SAND: A New Programming Abstraction for Video-based Deep Learning

solve heavy preprocessing problem with abstraction & planning + priority scheduling to reuse

Venue: SOSP 2025 doi

Topic: Video-based Deep Learning, abstraction, scheduling, Delete redundancy

Summary

solve heavy preprocessing problem with abstraction & planning + priority scheduling to reuse

Background

Video-based Deep Learning’s pre-processing is difficult because: processing compressed video data is complex and bottleneck

Complex Implementation: Pipelines

Pipelines incurs complex implementation burden. 2x codes than model training.

Overhead

Normally, CPU does that but

overhead is upto 6.5x higher than GPU case -> bottleneck of the entire process

Offload to GPU

Reduce overhead but partially, and Reduce available memory for training

Resources

Repeated decoding

the preprocessing workflow (from decoding to augmentation) must be repeated for each video in every epoch.
because the frames from previous epochs are rarely reusuable. Decoded frames are never reused within the same epoch.
Decode would not use frames: Due to the video codec dependencies, extracting the required frames necessitates decoding mamy additional frames that are immediately discarded.

effect

GPU underutilization -> drastically reduces the training throughput

Partially mitigate, but inefficient & resource constrained

Programming abstraction for video analysis

only application level

Image preprocessing overhead

do not adress video-specific overhead: the repeated decoding problem

Streamed video pipeline

only basic platform level capbilities, doesn’t handle iterative nature

Solution: Storage level abstraction

provides a file system : exposes handles to critical poobjects in the video training pipeline

Complex Implementation: Pipelines -> abstraction

Abstracting away -> reduce developers’ workload Simplified Preprocessing Management. NO complex preprocessing pipelines or maintain relationships between data objects

Codes fewer than 10 lines…

Overhead -> System Level Optimization

solve CPU case problem by leverage system level object reuse -> eliminate redundant computation enables system-wide decisions for caching & scheduling data processing

Caching

intermediate objects

Design

1. Abstract the preprocessing workflow with “view”

view

high level abstraction representing virtual objects that encapsulate the intermediate stages of video preprocessing

2. Constructs a view materialization plan (models the video preprocessing workflow)

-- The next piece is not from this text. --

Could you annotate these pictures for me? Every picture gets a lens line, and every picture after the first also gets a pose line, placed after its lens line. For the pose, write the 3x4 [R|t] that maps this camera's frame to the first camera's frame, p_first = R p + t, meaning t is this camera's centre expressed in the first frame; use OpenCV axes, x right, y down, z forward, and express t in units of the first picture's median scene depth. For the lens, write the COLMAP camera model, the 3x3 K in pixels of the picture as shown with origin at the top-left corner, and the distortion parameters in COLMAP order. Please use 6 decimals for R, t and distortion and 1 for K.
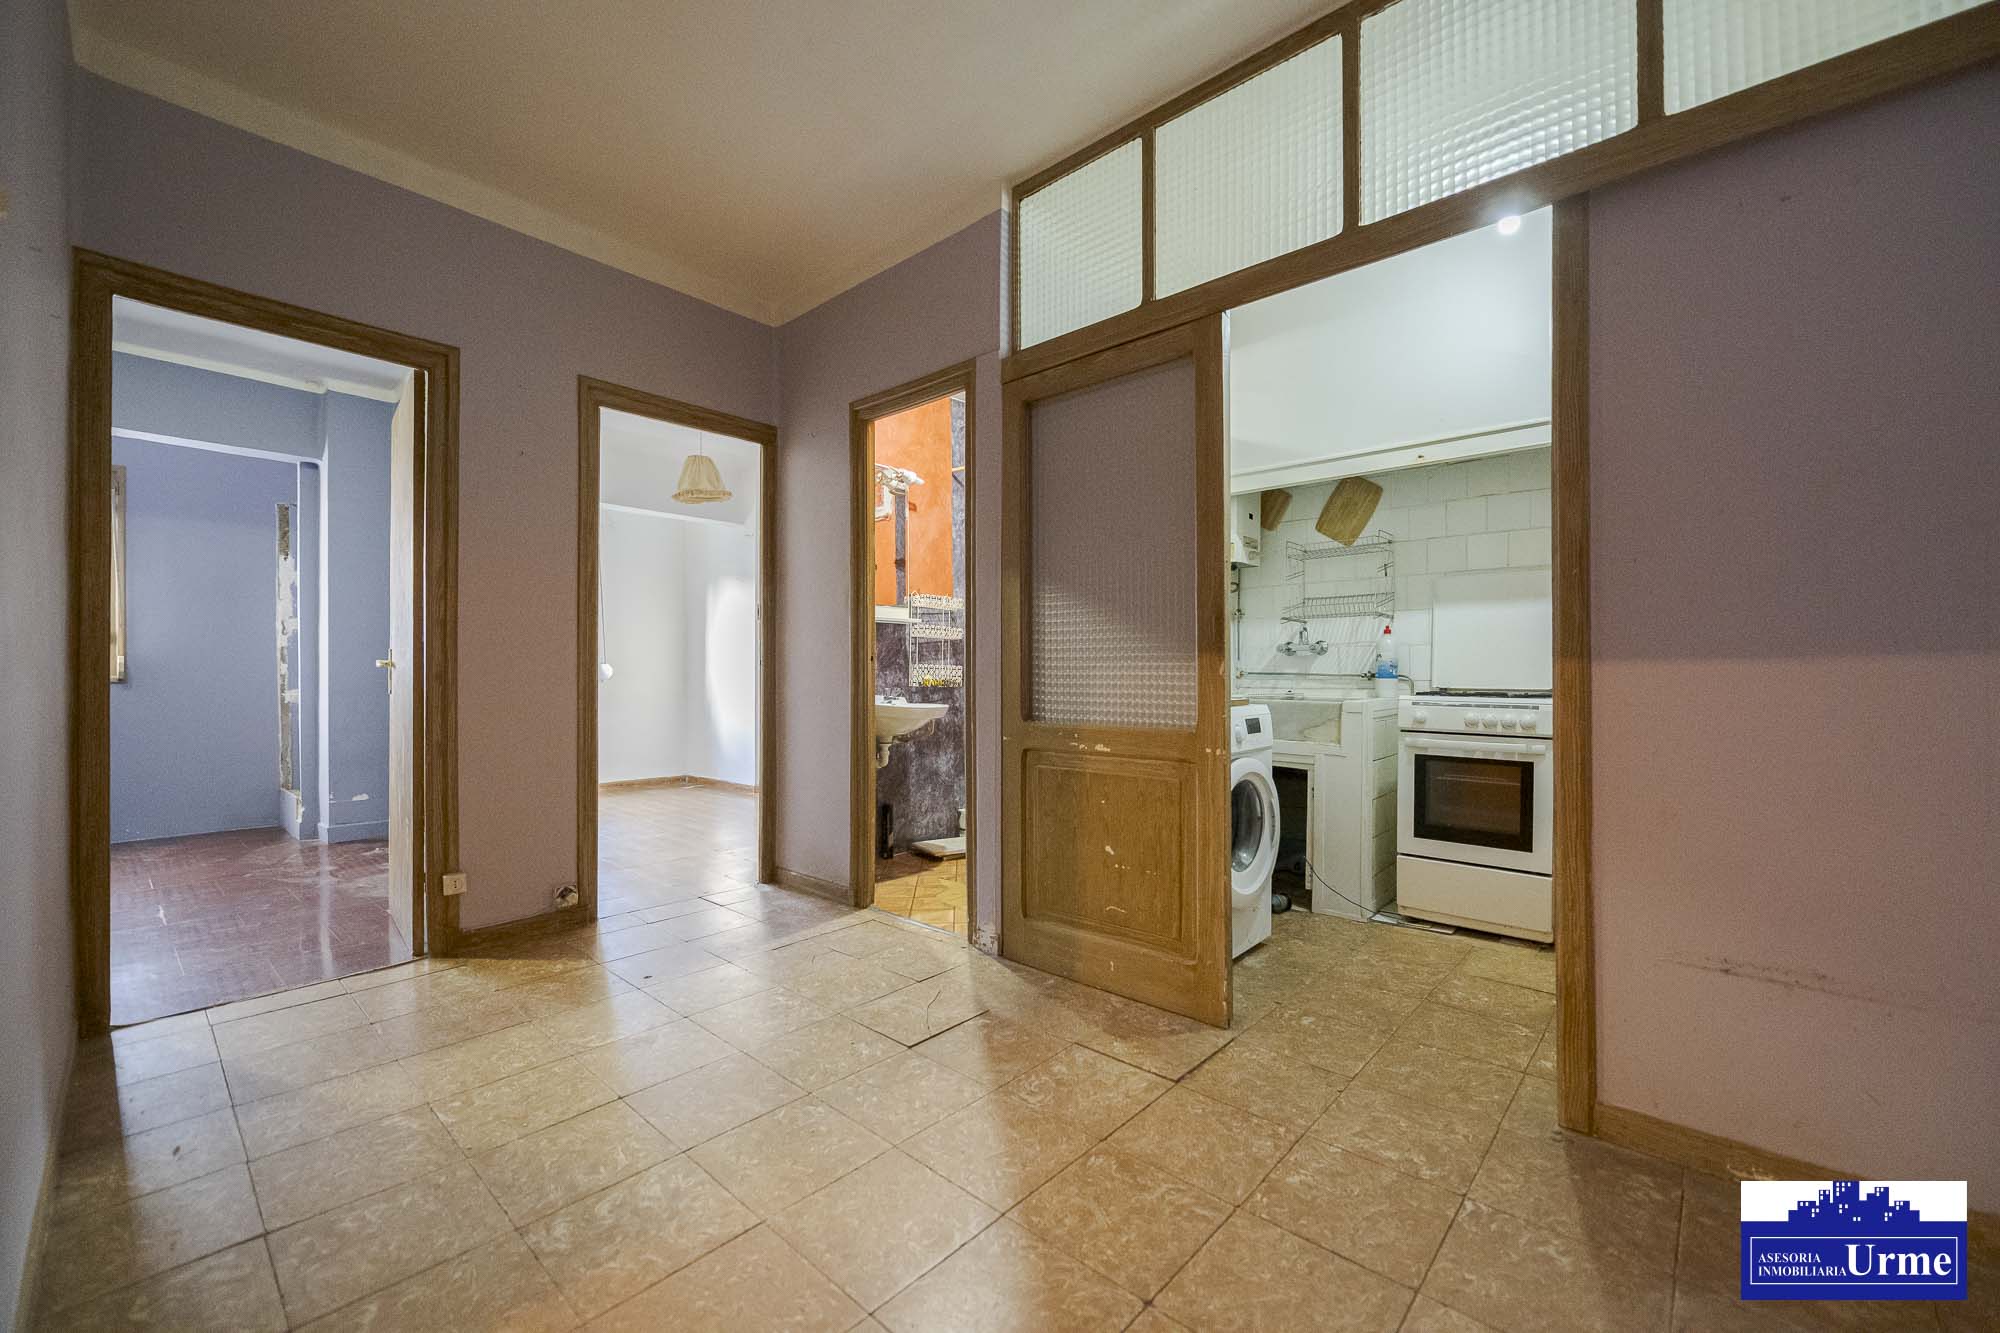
lens RADIAL K [[799.5, 0, 1002.8], [0, 799.5, 676.4], [0, 0, 1]] dist [0.000446, 0.000015]
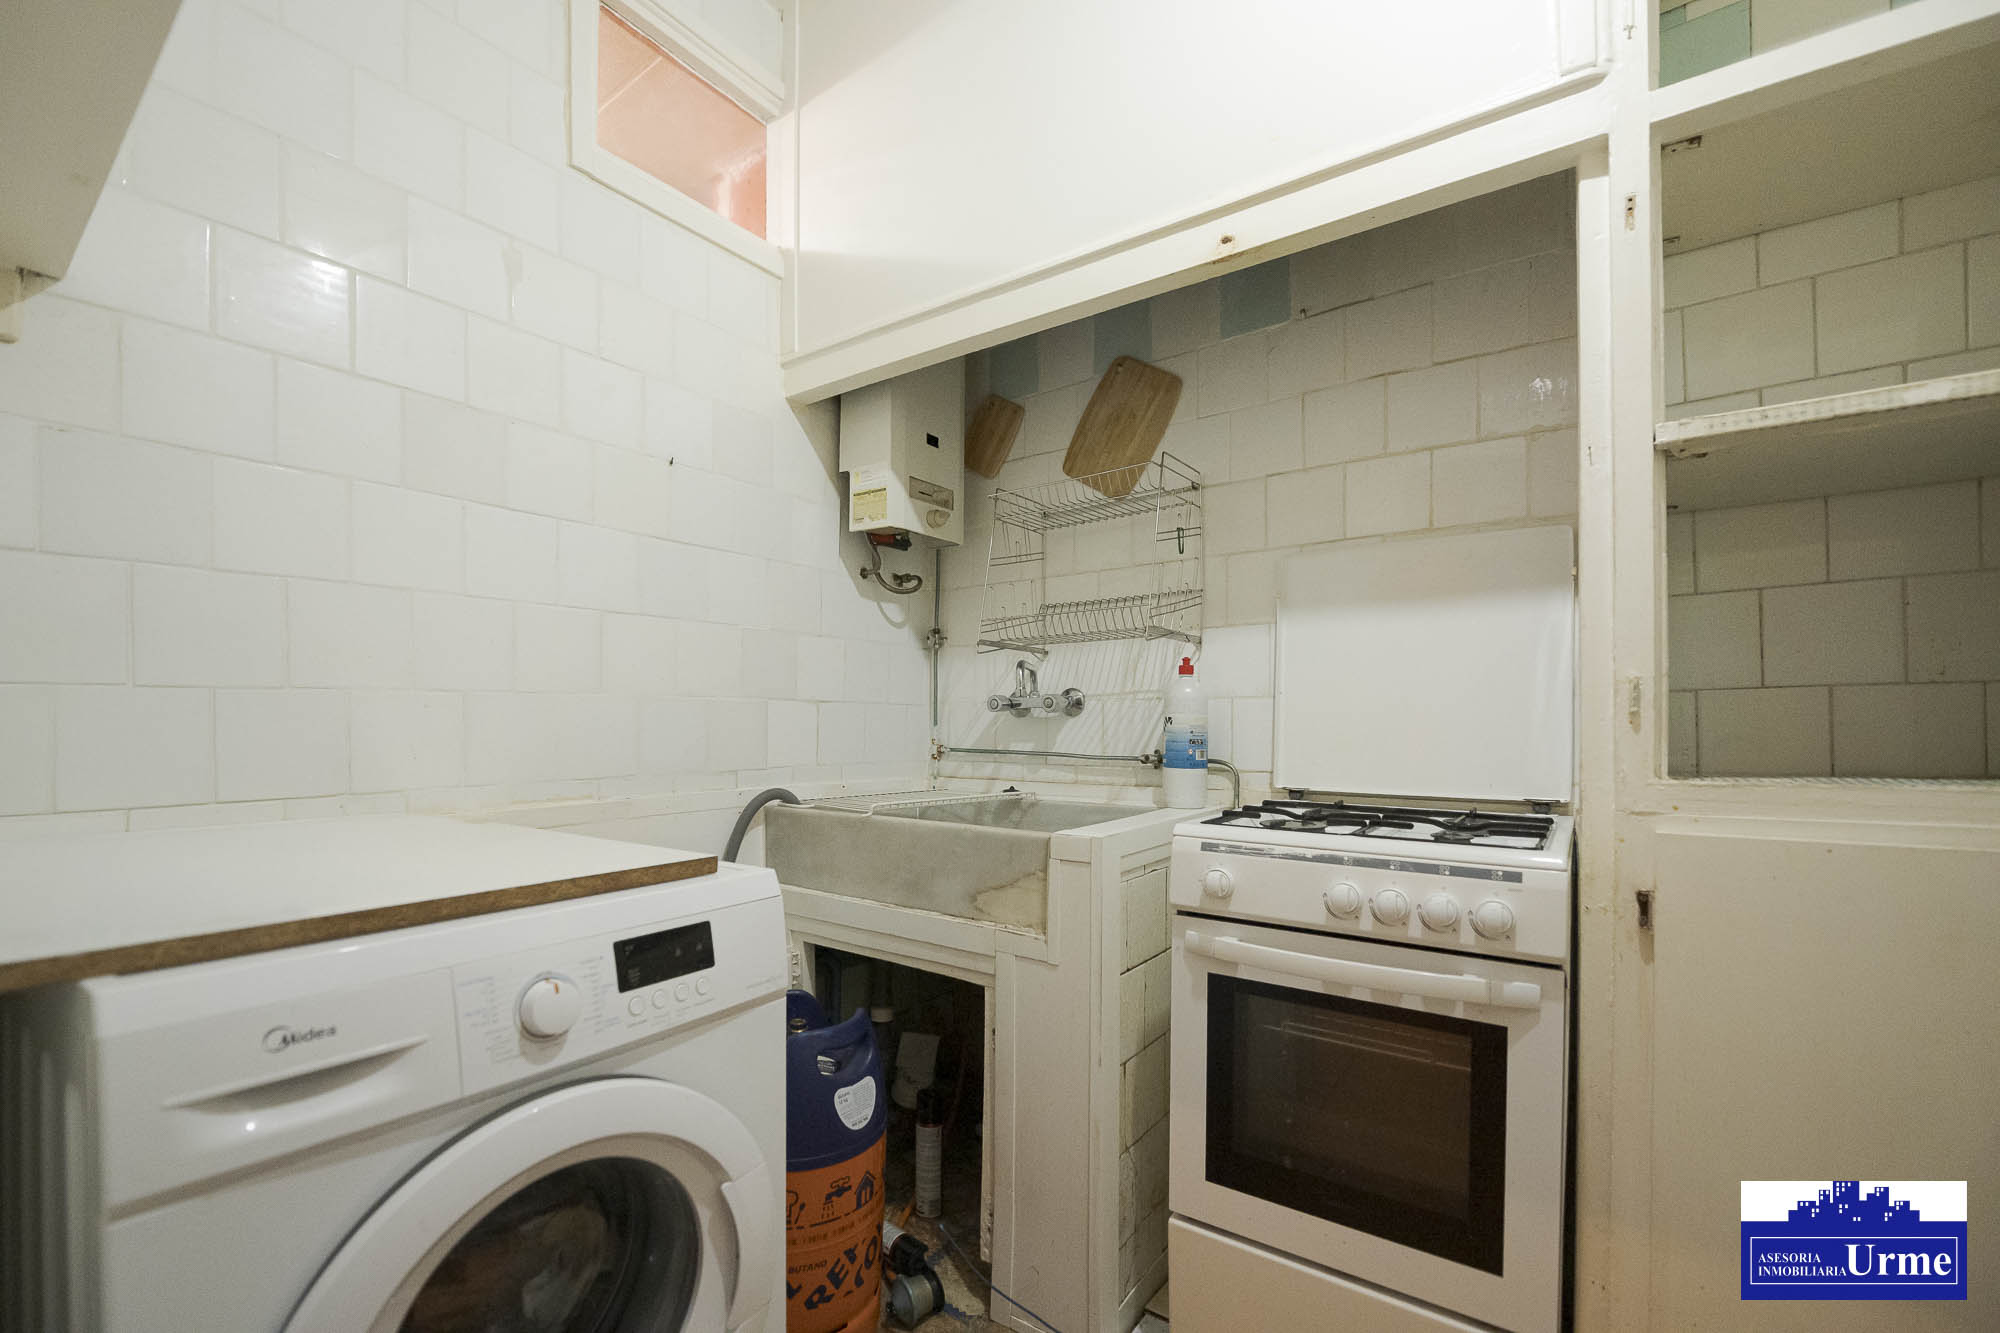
lens RADIAL K [[912.1, 0, 905.1], [0, 912.1, 732.1], [0, 0, 1]] dist [-0.002462, -0.000818]
pose [[0.998703, -0.000995, 0.050909, 0.269473], [0.000807, 0.999993, 0.003722, -0.019633], [-0.050912, -0.003676, 0.998696, 0.437248]]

generates abstract view dependency graph / per task - serves as a blue print -> construct a materialization plan as a concrete graph. / per k epoch chunks + graph pruning for materialization under storage Limit

3. Reduces redundant decoding operations by reusing, act like a well functioned cache.

4. Parallelizes the task & priority based scheduling

Evaluation

SAND achieves significant improvements in training time and GPU utilization compared to both CPU and GPU preprocessing baselines.

Compared to CPU baseline, SAND improves training time up to 10.2× and GPU utilization 12.3× in hyperparameter search.

Compared to GPU baseline, SAND improves training time up to 2.8× and GPU utilization 2.9× in hyperparameter search.

Inputs

1. Running GPU consumes more energy than running CPU

2. Creativeness comes from knowing priorworks

“view” concept from DB -> used it

3. having a plan is always better than not having a plan

strategic planning of preprocessing sequences to maximize the reuse of intermediate objects across multiple tasks.

Thoughts.

have good APIs.
Literally “solve” the problem : ex. SAND shifts the focus from data processing to model development.